Ce point d'entrée est décisif, parce qu'il situe immédiatement son cinéma loin du fantastique décoratif. Bass n'utilise pas l'horreur pour illustrer un discours social déjà prêt. Elle part du tissu même des relations, de la manière dont les corps circulent dans une maison, de ce qui se dit à voix basse dans une cuisine ou un couloir, pour faire apparaître un ordre spectral. L'héritage colonial et racial n'est pas un sous-texte plaqué. Il est la matière visible de la mise en scène. C'est pourquoi son travail compte autant pour le cinéma d'horreur que pour le cinéma politique contemporain.
On pourrait parler de film de fantôme, bien sûr, mais ce serait presque trop simple. Le fantôme, chez Jenna Cato Bass, n'est jamais un invité extérieur venu troubler une normalité intacte. Il est le nom que prend une structure de domination lorsqu'elle se fissure assez pour devenir perceptible. Good Madam le formule avec une sécheresse admirable: certaines maisons ne sont pas habitées par des spectres, elles sont elles-mêmes des spectres, parce qu'elles continuent d'organiser le présent selon des logiques qui auraient dû mourir avec le régime qui les a produites.
Sa mise en scène privilégie alors les micro-variations de tension. Un silence un peu trop long. Une porte qu'on n'ouvre pas. Une chambre dont la fonction réelle demeure trouble. Une relation de service où la politesse elle-même devient forme d'aliénation. Bass n'a pas besoin d'en rajouter. Elle sait que la peur la plus durable vient souvent d'une normalité qui se défend. Son art consiste à laisser monter le malaise sans rompre trop tôt la surface du quotidien. Quand l'étrange surgit, il ne contredit pas le réel. Il révèle ce que le réel contenait déjà de monstrueux.

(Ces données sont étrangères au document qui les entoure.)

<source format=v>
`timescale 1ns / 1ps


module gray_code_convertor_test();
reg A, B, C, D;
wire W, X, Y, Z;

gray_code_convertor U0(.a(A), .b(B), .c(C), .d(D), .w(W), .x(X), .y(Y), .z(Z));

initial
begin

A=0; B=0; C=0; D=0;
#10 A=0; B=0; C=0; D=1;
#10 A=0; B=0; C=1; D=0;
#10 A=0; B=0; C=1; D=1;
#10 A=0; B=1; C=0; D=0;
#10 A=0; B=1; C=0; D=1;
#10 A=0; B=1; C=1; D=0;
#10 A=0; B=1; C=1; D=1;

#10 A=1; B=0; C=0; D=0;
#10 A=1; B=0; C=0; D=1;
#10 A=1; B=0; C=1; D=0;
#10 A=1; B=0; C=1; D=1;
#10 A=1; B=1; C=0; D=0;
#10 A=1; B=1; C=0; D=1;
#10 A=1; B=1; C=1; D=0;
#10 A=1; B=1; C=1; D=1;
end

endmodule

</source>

Dans le contexte de l'Afrique du Sud, ce geste prend une force particulière. Le cinéma de genre y devient un instrument d'auscultation historique. Non pas au sens scolaire d'une leçon sur le passé, mais au sens physique d'une écoute des persistances: ce qui reste dans les pièces, dans les postures, dans les façons de commander et d'obéir. Bass filme admirablement cet après qui ne passe pas. Elle sait que les structures de classe, de race et de domesticité possèdent leur propre surnaturel, plus tenace qu'une apparition isolée.
Inscrite dans les années 2020, son oeuvre dialogue aussi avec un ensemble plus vaste de films qui déplacent l'horreur vers les héritages coloniaux, les maisons malades, les transmissions empoisonnées. Mais elle le fait avec une retenue qui lui appartient en propre. Là où certains cinéastes optent pour l'allégorie soulignée, Jenna Cato Bass préfère la contamination lente, le trouble perceptif, la pression presque abstraite d'un ordre ancien encore actif.
Le résultat est un cinéma qui pense avec une grande précision sans jamais cesser de sentir. C'est un art de l'atmosphère, certes, mais d'une atmosphère socialement informée, traversée par les rapports de pouvoir jusqu'au moindre déplacement dans le cadre. Jenna Cato Bass ne filme pas seulement la peur de la maison. Elle filme la peur de découvrir que la maison, depuis le début, connaissait votre place mieux que vous-même.